[[ Text for analysis open ]]
I call file formats that respect these criteria “established”. They are the main focus of this guide. established file formats are, e.g., the image format JPG, the audio format MP3, or the document format HTML. Some proprietary formats are also quite established, in particular the Microsoft Office formats (DOCX, XLSX, etc.).

Open Browser Formats

There is a special class of file formats that I call “Open browser formats”. These are open file formats, i.e., they are developed by a community or an association of several parties. Their main strong point is that they can be displayed by the major Web browsers. No other software is needed to read the files. Since every major operating system nowadays has several Web browsers, these file formats are platform-independent and vendor-independent.

Some of these open browser formats relatively new, and thus not yet established. These include the audio format Opus or the movie format WebM. These formats are supported by important players such as Google, Mozilla, Wikipedia, or Apple. Hence, software for editing these formats has also already been written. All of this may indicate that the formats have good chances of becoming established in the future. That said, the implementation by the major browsers is no guarantee for the future. The browsers have stopped support for SVG fonts. OGG+Theora was first recommended by the W3C, and then retracted.
[[ Text for analysis closed ]]
[[ Material supplied open ]]
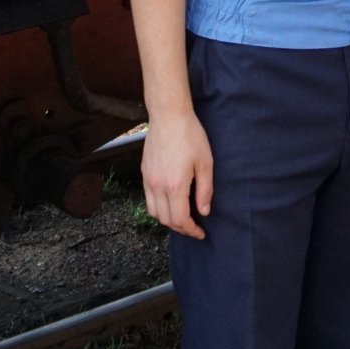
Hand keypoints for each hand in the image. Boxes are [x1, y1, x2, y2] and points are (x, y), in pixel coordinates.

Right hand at [141, 108, 213, 237]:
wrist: (168, 116)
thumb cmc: (190, 136)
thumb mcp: (205, 163)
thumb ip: (205, 190)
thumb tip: (203, 211)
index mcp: (175, 186)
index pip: (180, 220)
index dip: (191, 230)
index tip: (200, 232)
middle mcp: (158, 186)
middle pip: (166, 220)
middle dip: (181, 228)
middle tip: (194, 227)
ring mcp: (148, 180)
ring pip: (154, 212)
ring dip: (168, 219)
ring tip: (182, 216)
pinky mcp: (144, 172)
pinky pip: (148, 199)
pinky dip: (158, 207)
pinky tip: (170, 201)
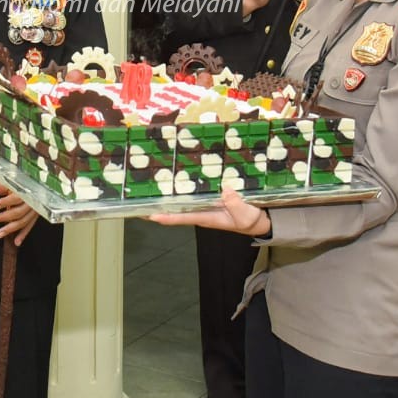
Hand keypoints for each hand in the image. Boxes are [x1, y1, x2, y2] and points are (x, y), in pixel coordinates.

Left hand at [0, 181, 39, 245]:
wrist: (41, 183)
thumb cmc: (26, 182)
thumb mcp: (14, 180)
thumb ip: (4, 184)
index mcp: (28, 191)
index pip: (16, 198)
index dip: (5, 202)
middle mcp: (33, 201)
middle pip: (19, 212)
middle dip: (5, 217)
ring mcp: (35, 209)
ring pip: (23, 221)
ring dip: (11, 229)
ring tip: (0, 233)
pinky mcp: (36, 215)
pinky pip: (30, 226)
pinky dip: (23, 234)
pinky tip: (17, 241)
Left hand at [148, 185, 270, 236]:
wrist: (260, 220)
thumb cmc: (250, 220)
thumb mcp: (246, 215)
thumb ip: (236, 204)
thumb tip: (224, 190)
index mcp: (205, 217)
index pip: (180, 218)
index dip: (163, 216)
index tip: (147, 214)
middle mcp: (200, 211)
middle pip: (174, 209)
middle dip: (157, 205)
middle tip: (137, 198)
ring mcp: (204, 204)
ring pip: (180, 200)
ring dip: (166, 195)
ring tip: (149, 185)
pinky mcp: (209, 197)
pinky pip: (191, 193)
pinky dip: (181, 187)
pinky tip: (173, 177)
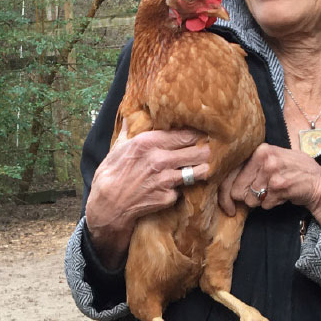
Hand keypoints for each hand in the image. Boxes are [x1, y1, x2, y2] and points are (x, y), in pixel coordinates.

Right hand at [85, 124, 209, 266]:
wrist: (108, 205)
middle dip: (207, 150)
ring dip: (202, 169)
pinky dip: (182, 189)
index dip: (197, 134)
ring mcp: (166, 180)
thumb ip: (128, 130)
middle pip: (198, 151)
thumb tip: (129, 115)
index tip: (204, 134)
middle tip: (212, 150)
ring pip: (199, 171)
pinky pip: (183, 190)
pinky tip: (180, 186)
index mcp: (148, 143)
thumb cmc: (111, 174)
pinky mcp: (168, 197)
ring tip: (204, 166)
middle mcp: (159, 159)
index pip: (185, 134)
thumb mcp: (118, 147)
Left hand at [218, 143, 320, 222]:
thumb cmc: (295, 171)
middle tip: (259, 197)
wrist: (320, 183)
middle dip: (246, 198)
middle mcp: (264, 158)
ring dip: (262, 201)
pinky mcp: (279, 187)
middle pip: (237, 190)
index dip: (224, 192)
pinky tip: (283, 195)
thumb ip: (253, 165)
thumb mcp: (274, 158)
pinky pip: (264, 204)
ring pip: (250, 200)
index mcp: (260, 149)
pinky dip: (272, 204)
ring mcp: (272, 173)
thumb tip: (227, 180)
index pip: (230, 172)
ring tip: (276, 191)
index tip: (226, 205)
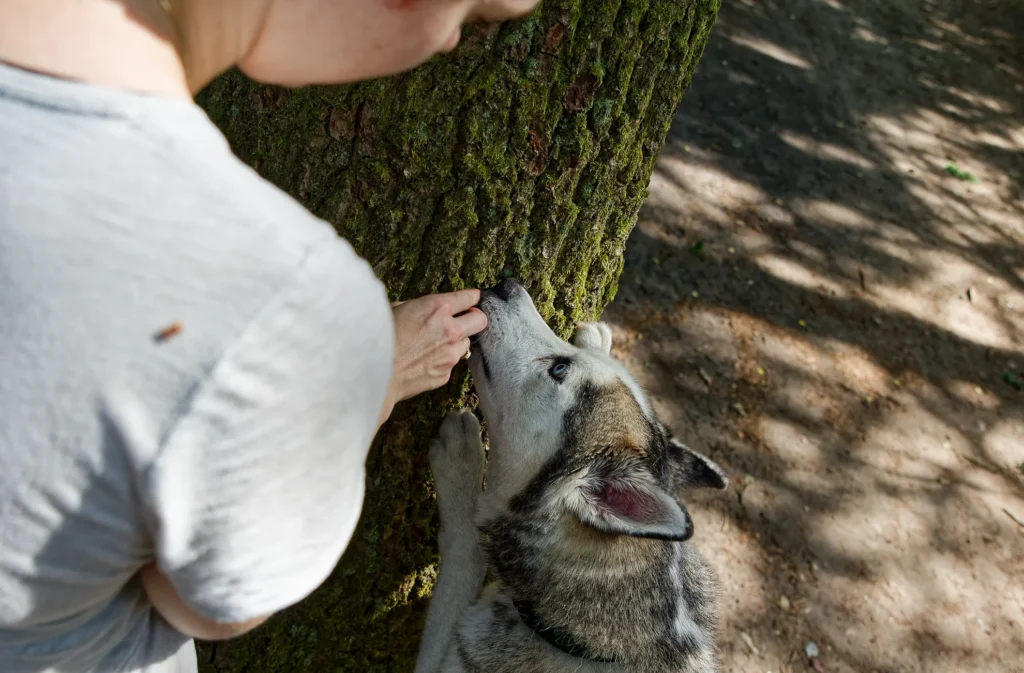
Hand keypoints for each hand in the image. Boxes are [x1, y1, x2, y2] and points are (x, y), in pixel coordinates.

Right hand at [378, 290, 486, 425]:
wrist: (372, 372)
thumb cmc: (377, 337)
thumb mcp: (394, 309)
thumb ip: (415, 307)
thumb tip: (419, 307)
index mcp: (437, 308)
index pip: (468, 298)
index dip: (472, 297)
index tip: (473, 298)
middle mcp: (450, 329)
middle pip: (480, 320)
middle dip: (475, 318)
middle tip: (466, 319)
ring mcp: (450, 354)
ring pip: (466, 344)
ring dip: (456, 342)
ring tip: (435, 345)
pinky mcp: (446, 374)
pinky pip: (451, 364)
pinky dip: (442, 361)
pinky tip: (425, 362)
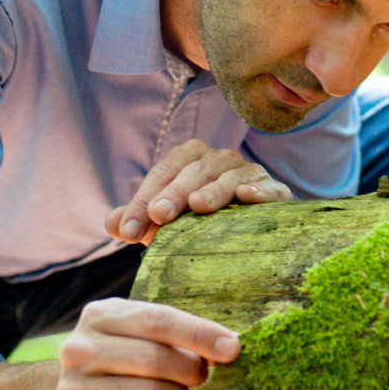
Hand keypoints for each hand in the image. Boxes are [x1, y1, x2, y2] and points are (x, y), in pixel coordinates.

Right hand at [57, 297, 239, 389]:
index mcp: (98, 316)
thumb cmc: (124, 364)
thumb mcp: (142, 336)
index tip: (232, 347)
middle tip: (198, 377)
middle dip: (189, 370)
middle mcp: (77, 351)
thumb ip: (178, 335)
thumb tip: (228, 345)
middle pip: (155, 358)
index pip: (157, 320)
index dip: (199, 334)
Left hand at [105, 139, 291, 246]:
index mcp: (190, 159)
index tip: (128, 230)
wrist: (252, 229)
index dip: (142, 200)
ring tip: (198, 206)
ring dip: (213, 190)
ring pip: (228, 176)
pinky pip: (268, 187)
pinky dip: (258, 190)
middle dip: (174, 194)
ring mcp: (249, 172)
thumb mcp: (168, 220)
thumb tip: (112, 224)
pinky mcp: (276, 191)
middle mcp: (219, 159)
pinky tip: (246, 197)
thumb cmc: (203, 221)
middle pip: (193, 171)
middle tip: (157, 216)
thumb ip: (140, 219)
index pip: (163, 173)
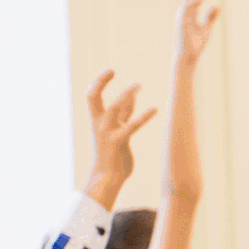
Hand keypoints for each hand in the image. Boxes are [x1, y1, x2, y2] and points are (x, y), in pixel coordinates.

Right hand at [84, 70, 157, 207]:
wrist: (107, 178)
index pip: (93, 96)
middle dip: (100, 82)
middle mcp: (99, 124)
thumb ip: (123, 114)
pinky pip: (131, 126)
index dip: (100, 81)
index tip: (110, 70)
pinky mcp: (118, 142)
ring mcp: (106, 132)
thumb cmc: (113, 155)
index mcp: (97, 120)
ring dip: (126, 94)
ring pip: (114, 107)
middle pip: (92, 97)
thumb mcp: (117, 130)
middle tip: (111, 69)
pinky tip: (155, 109)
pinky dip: (143, 116)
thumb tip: (131, 97)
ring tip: (138, 84)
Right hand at [174, 0, 219, 64]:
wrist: (188, 57)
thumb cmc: (195, 44)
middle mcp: (184, 12)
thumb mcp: (206, 28)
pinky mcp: (181, 22)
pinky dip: (193, 2)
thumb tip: (218, 6)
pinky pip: (186, 9)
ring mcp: (182, 16)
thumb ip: (210, 17)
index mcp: (190, 12)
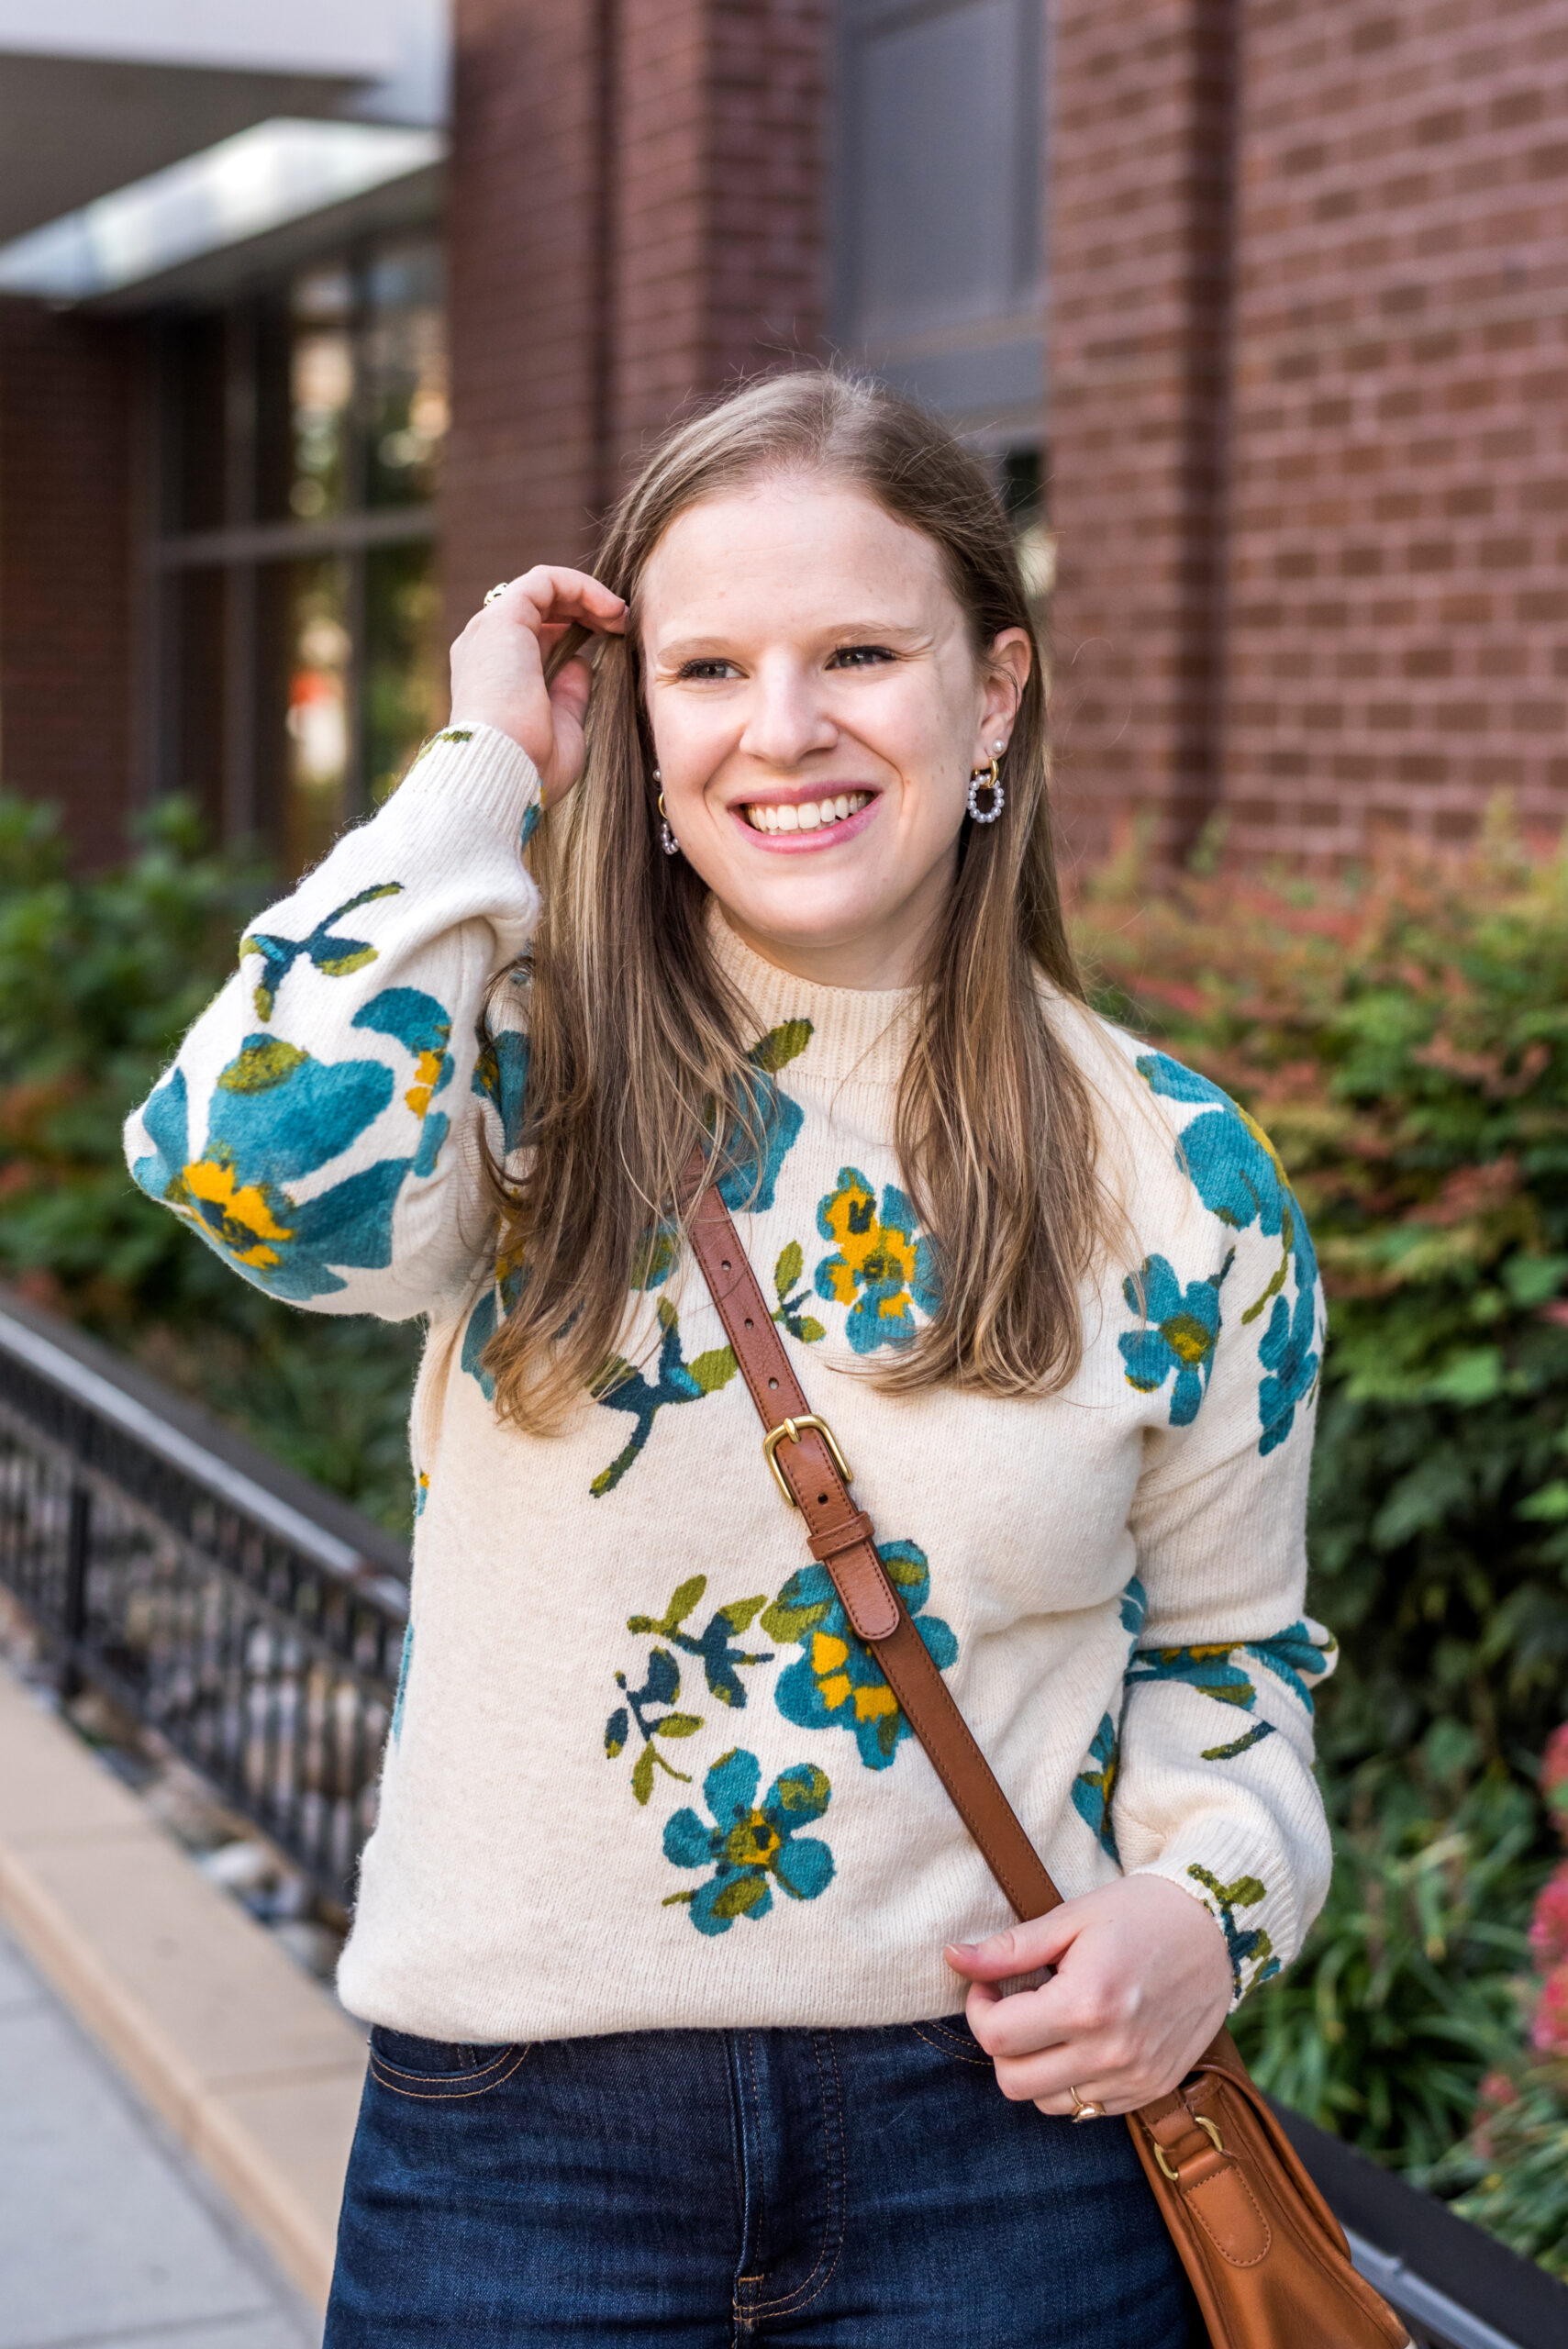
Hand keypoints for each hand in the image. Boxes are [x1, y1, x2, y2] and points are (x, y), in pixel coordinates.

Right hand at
[[ Material supplied closed ]]
• [Work order 1]
Reproduce the part of the file formats text that runs from "Some of these" up to and including "and then retracted.".
• [Work order 2]
Carry on the text about file formats, starting right after its last sentence.

• [Expected output 1]
Some of these open browser formats relatively new, and thus not yet established. These include the audio format Opus or the movie format WebM. These formats are supported by important players such as Google, Mozilla, Wikipedia, or Apple. Hence, software for editing these formats has also already been written. All of this may indicate that the formats have good chances of becoming established in the future. That said, the implementation by the major browsers is no guarantee for the future. The browsers have stopped support for SVG fonts. OGG+Theora was first recommended by the W3C, and then retracted.

• [Expected output 2]
Recommendation

Generally, one should use only established file formats for archiving.

Idealists may also consider the Open Browser Formats. We will discuss the best file formats for each type of data below.

Lossy vs Lossless File Formats

Lossless file formats

A lossless file format stores the data exactly as it was originally produced or obtained. The majority of file formats is lossless. An office document, e.g., will store the text exactly as you typed it. But think of audio file formats: Some frequency combinations are inaudible to the human ear. So should we really store them in the file? If we remove them, the file becomes around 10 times smaller. That is what lossy file formats do. Lossless formats, in contrast, keep every detail — even if it is imperceptible. The choice between lossy and lossless formats applies generally to image data, video data, and to audio data.

Common lossless formats include PNG for images, and FLAC for audio data. Lossless formats are interesting for archiving for two main reasons: First, they allow future use of the data for applications that were not orginally envisaged. In the example of the audio file, a DJ may want to artificially slow down the record, and mix it with other audio files. Data losses that were once imperceptible will then suddenly be striking. The second argument for lossless formats is that we can never be sure how long file formats will persist in the future. One day, we may be obliged to convert our files into a newer format. If the newer format is also lossy, then the little losses will add up — ultimately degrading the quality of the file.

Thus, lossless formats are generally to be preferred for archiving purposes.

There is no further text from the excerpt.